FOLLOWING IN STEPS OF TRAVIS LONG, STEVE GLEASON
CHRIS RUBIO, who has made a career out of tutoring long snappers, still recalls the first time Gonzaga Prep's Jerred Sonneborn drove down the highway from Spokane to Lewiston for a private lesson. He saw an overweight, unathletic high school sophomore who had no business taking the field for special teams' play.
Two years later, while on an official visit to a Pac-12 school, that same young man has cast his lot with Mike Leach and Washington State. He will join the program as an invited walk on, eschewing scholarship opportunities from smaller schools.
Two summers ago, Sonneborn arrived at Rubio's Lewiston home with a seeming mountain to climb. Rubio, a long snapper at UCLA in the 1990s, worked with the then-290-pounder that day for only a short period of time and gave it to him straight.
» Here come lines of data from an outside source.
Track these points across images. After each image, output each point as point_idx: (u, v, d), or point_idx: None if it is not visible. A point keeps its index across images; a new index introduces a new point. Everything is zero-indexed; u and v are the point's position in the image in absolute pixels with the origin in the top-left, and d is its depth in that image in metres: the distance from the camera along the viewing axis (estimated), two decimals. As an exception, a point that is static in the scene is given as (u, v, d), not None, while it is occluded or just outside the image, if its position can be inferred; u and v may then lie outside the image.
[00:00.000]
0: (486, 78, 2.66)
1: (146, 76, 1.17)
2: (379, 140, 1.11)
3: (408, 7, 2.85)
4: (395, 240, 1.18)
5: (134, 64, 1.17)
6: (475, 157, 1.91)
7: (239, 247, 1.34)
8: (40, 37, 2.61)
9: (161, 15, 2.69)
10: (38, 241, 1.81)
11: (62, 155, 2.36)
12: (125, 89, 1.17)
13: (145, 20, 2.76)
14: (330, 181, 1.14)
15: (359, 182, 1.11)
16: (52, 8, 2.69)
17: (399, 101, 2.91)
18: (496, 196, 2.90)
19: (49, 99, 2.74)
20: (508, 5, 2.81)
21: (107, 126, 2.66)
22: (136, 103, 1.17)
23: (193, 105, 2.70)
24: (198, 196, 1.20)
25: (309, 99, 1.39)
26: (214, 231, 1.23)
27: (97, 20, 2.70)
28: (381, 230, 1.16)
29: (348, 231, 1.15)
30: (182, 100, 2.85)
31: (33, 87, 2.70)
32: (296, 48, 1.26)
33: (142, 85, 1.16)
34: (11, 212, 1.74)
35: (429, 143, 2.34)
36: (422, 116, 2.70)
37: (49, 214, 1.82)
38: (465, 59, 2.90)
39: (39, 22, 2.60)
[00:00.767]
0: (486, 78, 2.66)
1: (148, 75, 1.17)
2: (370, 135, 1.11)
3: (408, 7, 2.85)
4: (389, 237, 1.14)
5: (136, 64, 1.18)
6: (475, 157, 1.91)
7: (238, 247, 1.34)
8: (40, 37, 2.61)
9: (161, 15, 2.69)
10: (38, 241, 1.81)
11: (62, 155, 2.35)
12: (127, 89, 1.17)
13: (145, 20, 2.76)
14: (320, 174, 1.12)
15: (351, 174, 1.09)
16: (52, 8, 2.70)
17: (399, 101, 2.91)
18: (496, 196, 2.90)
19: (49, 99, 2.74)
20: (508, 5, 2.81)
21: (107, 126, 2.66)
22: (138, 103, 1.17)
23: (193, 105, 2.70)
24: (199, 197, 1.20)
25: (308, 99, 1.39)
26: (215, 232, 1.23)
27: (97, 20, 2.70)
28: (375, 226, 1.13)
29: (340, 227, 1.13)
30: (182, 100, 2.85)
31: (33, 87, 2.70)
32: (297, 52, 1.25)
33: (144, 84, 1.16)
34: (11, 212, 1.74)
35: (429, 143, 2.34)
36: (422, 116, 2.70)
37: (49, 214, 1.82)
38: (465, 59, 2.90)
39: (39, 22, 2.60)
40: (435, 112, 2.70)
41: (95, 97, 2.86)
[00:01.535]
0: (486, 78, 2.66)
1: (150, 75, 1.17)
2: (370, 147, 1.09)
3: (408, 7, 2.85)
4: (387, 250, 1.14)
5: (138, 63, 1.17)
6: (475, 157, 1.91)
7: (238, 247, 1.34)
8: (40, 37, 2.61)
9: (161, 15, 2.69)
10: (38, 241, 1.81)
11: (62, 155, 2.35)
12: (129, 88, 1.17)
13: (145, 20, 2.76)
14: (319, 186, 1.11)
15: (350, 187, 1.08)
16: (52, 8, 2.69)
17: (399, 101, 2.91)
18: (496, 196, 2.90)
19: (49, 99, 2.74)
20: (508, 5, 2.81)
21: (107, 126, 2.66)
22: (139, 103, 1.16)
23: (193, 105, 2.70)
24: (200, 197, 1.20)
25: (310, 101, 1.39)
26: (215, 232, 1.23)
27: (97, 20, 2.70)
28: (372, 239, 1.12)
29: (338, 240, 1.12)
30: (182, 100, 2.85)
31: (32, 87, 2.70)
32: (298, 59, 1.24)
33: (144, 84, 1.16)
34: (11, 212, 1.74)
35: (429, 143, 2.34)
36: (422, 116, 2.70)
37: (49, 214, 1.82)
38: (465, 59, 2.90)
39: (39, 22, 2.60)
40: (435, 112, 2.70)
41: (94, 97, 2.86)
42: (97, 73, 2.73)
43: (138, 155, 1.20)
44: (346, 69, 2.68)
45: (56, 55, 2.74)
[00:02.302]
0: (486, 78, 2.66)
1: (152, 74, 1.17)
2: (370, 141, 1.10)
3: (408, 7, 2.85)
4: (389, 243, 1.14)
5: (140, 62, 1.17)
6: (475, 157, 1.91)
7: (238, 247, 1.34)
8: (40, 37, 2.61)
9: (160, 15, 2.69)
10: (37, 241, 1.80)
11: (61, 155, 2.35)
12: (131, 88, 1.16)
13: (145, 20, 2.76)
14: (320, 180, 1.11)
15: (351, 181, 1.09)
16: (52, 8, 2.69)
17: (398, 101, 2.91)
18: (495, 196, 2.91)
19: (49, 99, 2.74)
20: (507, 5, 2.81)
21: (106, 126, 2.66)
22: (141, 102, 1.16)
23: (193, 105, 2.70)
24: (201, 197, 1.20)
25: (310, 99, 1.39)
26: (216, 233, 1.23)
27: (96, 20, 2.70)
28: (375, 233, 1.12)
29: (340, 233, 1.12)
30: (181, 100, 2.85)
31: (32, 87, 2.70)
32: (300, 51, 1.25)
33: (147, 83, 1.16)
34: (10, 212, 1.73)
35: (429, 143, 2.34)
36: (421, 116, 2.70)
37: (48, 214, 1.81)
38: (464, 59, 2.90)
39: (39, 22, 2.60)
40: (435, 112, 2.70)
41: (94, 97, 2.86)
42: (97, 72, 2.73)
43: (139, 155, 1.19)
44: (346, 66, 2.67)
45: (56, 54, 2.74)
"I told him he needed to lose some weight," Rubio. "He needed to slim down. When I first met him, he looked very much like a big offensive lineman. He shed those pounds, though, and that's not easy during high school. It took him about a year or two, but he lost the weight the right way. He's a very thick 250 right now."
Jerred Sonneborn played on the offensive line for G-Prep this season in addition to his long- snapping duties. He was named second-team All-GSL at center.
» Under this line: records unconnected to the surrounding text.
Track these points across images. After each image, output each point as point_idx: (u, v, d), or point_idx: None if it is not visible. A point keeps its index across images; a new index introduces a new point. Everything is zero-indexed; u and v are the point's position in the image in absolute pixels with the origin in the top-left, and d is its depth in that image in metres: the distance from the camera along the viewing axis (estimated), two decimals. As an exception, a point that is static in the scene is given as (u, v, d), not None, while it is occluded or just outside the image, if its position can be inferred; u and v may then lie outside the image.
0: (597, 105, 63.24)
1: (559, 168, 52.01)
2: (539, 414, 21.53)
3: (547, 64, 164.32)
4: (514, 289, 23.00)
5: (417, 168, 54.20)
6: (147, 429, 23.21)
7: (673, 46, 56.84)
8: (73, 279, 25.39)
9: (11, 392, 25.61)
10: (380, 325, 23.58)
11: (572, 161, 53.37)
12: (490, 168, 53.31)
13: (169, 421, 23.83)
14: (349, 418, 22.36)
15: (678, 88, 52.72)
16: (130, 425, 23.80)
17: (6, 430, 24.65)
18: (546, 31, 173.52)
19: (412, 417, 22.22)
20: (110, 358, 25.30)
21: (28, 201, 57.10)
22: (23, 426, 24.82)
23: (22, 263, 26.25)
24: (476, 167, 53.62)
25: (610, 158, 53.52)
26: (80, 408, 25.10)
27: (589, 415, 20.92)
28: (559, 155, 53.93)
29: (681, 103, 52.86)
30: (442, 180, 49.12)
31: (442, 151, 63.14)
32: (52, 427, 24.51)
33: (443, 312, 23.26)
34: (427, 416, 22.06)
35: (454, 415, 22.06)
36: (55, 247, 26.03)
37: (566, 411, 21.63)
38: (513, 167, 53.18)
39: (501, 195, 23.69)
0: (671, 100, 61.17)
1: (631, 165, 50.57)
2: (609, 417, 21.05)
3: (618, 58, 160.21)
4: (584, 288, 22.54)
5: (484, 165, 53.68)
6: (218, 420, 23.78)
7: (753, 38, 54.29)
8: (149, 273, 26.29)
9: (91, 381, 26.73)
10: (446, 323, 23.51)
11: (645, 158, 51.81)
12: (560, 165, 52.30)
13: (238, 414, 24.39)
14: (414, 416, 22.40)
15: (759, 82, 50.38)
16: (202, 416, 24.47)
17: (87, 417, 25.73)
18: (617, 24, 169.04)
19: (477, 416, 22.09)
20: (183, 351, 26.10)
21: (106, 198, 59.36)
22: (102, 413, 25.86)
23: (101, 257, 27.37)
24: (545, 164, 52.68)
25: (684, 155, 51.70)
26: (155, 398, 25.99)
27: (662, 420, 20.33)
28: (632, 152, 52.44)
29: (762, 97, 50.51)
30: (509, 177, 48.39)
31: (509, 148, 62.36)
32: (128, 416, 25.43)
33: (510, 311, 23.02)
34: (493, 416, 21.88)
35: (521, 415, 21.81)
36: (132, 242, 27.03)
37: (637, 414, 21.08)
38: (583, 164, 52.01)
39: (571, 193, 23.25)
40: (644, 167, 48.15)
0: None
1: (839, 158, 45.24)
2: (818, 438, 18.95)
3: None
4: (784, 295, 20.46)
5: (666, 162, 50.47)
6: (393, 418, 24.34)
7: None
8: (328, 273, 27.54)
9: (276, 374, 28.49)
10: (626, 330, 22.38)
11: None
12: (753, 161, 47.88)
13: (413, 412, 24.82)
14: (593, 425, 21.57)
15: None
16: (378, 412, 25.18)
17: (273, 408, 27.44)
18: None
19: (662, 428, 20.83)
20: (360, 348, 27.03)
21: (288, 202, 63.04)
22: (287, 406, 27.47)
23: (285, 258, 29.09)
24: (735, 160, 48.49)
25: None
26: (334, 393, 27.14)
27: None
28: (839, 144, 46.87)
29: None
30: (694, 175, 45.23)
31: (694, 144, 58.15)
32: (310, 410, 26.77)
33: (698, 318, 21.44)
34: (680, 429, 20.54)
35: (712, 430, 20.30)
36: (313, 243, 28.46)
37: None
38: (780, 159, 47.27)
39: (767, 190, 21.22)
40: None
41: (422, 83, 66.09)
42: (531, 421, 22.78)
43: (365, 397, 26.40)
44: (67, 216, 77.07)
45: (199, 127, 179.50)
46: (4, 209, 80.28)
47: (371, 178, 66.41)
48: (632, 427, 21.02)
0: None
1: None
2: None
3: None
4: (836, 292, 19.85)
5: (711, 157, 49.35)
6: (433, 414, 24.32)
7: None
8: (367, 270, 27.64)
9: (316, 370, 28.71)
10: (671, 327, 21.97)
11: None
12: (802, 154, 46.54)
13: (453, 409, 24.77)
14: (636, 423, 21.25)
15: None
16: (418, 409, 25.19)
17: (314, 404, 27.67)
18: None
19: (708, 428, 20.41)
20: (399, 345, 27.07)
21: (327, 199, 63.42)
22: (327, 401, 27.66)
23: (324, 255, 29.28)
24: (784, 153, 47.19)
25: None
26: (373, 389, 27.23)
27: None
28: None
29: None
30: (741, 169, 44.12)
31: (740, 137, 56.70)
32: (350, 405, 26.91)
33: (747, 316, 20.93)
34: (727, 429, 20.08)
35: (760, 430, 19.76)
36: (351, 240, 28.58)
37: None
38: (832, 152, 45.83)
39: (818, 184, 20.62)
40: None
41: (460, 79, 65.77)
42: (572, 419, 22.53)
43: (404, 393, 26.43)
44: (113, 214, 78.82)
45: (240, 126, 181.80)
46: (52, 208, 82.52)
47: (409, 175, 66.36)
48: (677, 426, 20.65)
Scholarship offers from Weber State and Carroll College followed. He also held a walk on offer from Idaho.
However, the Spokane product was in Pullman this weekend for his official visit and indeed gave his pledge to the Cougs as a preferred walk on. The 6-2, 250-pound senior texted CF.C letting us know he wasn't available for comment today because of family obligations, but confirmed he'll be a Coug next season.
"Yes, I committed to Washington State," he said.
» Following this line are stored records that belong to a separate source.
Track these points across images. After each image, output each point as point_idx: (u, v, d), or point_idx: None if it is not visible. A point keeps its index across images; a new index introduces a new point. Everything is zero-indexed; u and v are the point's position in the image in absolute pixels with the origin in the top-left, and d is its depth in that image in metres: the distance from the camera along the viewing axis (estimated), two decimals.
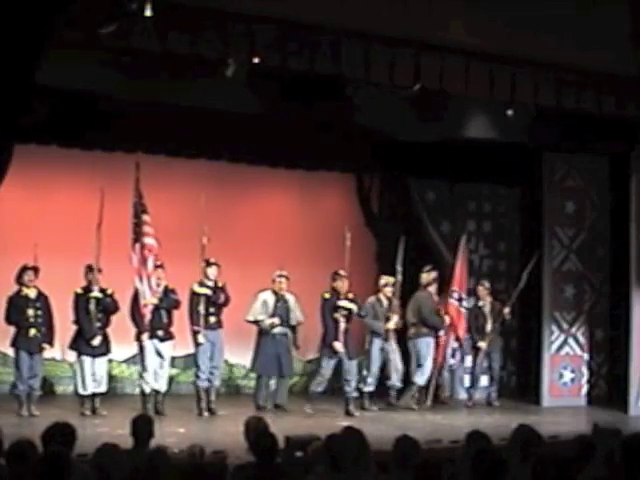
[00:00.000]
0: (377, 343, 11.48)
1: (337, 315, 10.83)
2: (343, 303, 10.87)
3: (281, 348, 11.13)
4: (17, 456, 4.97)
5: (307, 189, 12.95)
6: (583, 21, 9.55)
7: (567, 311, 12.46)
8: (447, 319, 11.95)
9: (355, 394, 11.02)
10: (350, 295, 11.00)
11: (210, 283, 10.67)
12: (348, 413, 10.82)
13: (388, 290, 11.53)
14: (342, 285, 10.90)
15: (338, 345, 10.79)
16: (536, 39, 9.46)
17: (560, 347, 12.35)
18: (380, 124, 10.69)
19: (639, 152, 11.86)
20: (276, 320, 11.04)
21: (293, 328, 11.29)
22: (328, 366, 10.96)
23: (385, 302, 11.53)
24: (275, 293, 11.18)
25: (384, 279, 11.63)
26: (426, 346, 11.73)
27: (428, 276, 11.89)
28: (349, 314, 10.94)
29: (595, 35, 9.60)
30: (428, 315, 11.71)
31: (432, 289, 11.91)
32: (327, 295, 10.94)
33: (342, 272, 10.87)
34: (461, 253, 12.31)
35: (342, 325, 10.85)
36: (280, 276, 11.18)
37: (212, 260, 10.65)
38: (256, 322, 11.12)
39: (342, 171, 13.06)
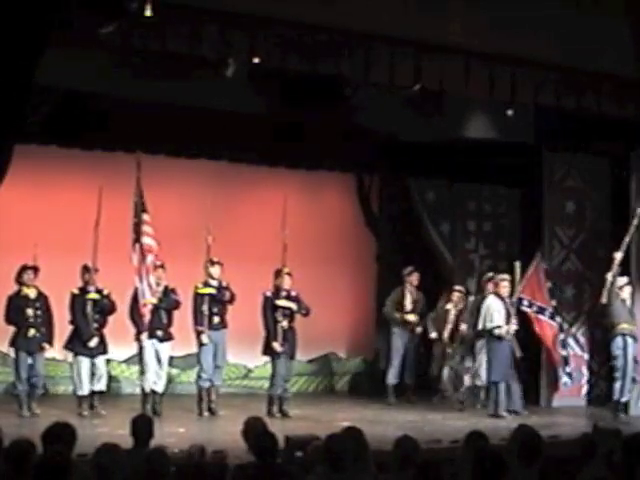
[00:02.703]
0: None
1: (277, 314, 10.59)
2: (282, 302, 10.63)
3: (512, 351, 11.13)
4: (16, 456, 4.96)
5: (307, 189, 12.95)
6: (583, 21, 9.55)
7: (567, 311, 12.44)
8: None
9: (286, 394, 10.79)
10: (293, 293, 10.74)
11: (214, 283, 10.63)
12: (275, 412, 10.54)
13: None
14: (284, 283, 10.63)
15: (276, 345, 10.54)
16: (536, 39, 9.45)
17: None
18: (380, 124, 10.70)
19: (639, 152, 11.86)
20: (512, 327, 10.99)
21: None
22: (277, 367, 10.67)
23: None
24: (499, 297, 11.09)
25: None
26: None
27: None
28: (291, 313, 10.74)
29: (595, 35, 9.60)
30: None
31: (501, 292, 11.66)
32: (268, 294, 10.67)
33: (285, 269, 10.61)
34: (534, 267, 11.89)
35: (282, 324, 10.61)
36: (503, 279, 11.11)
37: (215, 259, 10.59)
38: (486, 330, 11.06)
39: (342, 171, 13.07)
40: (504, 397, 10.96)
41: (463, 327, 11.75)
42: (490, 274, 11.82)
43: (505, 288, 11.12)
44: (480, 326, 11.16)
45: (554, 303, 12.05)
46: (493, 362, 11.07)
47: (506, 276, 11.23)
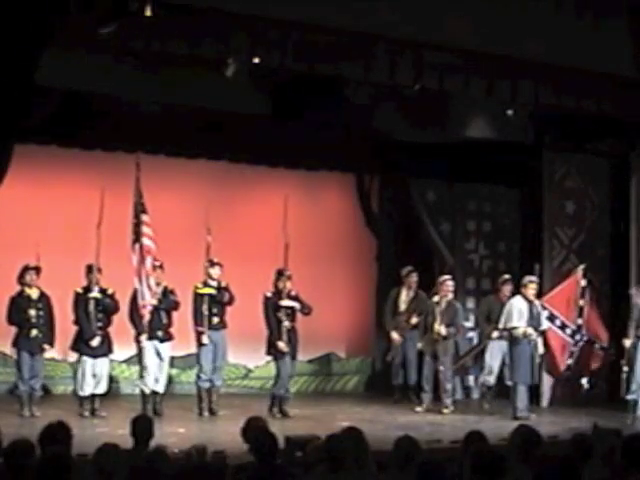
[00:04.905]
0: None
1: (280, 314, 10.59)
2: (285, 302, 10.61)
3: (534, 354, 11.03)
4: (16, 456, 4.96)
5: (307, 189, 12.96)
6: (582, 22, 9.56)
7: None
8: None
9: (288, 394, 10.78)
10: (292, 293, 10.71)
11: (214, 283, 10.61)
12: (276, 413, 10.54)
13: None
14: (284, 284, 10.61)
15: (282, 345, 10.53)
16: (536, 39, 9.46)
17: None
18: (380, 124, 10.71)
19: (639, 152, 11.87)
20: (529, 330, 10.84)
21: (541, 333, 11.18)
22: (282, 366, 10.66)
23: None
24: (526, 299, 10.97)
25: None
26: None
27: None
28: (292, 312, 10.72)
29: (595, 36, 9.61)
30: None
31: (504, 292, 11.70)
32: (269, 294, 10.66)
33: (287, 272, 10.59)
34: (569, 282, 11.91)
35: (285, 324, 10.61)
36: (531, 282, 11.00)
37: (215, 260, 10.56)
38: (507, 329, 10.97)
39: (342, 171, 13.08)
40: (524, 399, 10.89)
41: (442, 329, 11.28)
42: (506, 276, 11.82)
43: (533, 290, 10.97)
44: (500, 325, 11.09)
45: (580, 322, 11.85)
46: (514, 364, 11.00)
47: (534, 278, 11.10)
So what kind of athlete are the Cougs getting in Sonneborn?
He's a great talent, who has great size," Rubio said. "He's big and thick and has been improving in the two years I've been working with him. He also has great work ethic. When you tell Jerred to do something, you can expect it to get done. Now that he's done with high school football, it will give him the opportunity to focus on his long snapping and it will allow him to increase his potential even more."
As for Rubio, he has plenty of experience training long snappers. He played for the Bruins in the mid-90s, but unfortunately a back injury prevented him from pursuing his NFL dreams. He started the Rubio Long Snapping camp 11 years ago, which travels across the country. Rubio recalls his first camp had eight athletes attend. At his most recent camp in Las Vegas two week ago, 180 prospects were on hand. Rubio had 75 long snappers go to college last year and 20 this year.
Past Long snappers who have received Rubio's instruction include current Cougs Alex Den Bleyker (freshman) and Ryan Saparto (redshirt sophomore).
With all his experience, Rubio has seen countless athletes come and go. There's one thing in particular that stands out when it comes to Sonneborn.
"Definitely his coachability and his attitude," Rubio said. "A lot of teenagers I've worked with hear me, but they don't listen. He listens and you can tell. He's a unique athlete and if he can improve his athleticism, confidence and consistency, he'll improve and help out the Cougars that much quicker."
Consistency on the long snapping front is certainly something special teams coach Eric Russell is hoping to build next season. From the 2012 season, Cougar fans are still attempting to shake the nightmarish performance in WSU's 44-36 loss to UCLA on Nov. 10. During that game, the Cougs had two field goals blocked, one of which was returned for a touchdown. The Cougs also had two punts blocked during that game.
The importance of having a consistent long snapper can often be overlooked and it's an area Sonneborn is tirelessly working on to improve. Rubio added that with Russell's guidance, coupled with Sonneborn's drive and determination, there's little doubt the newest Coug can be Pac-12 ready in no time.
"Long snapping is like a golf swing," Rubio said. "If you have minor issues, it can cause major issues. Jerred is working hard on improving his consistency and it's a focus of his. I think he'll develop that consistency in no time."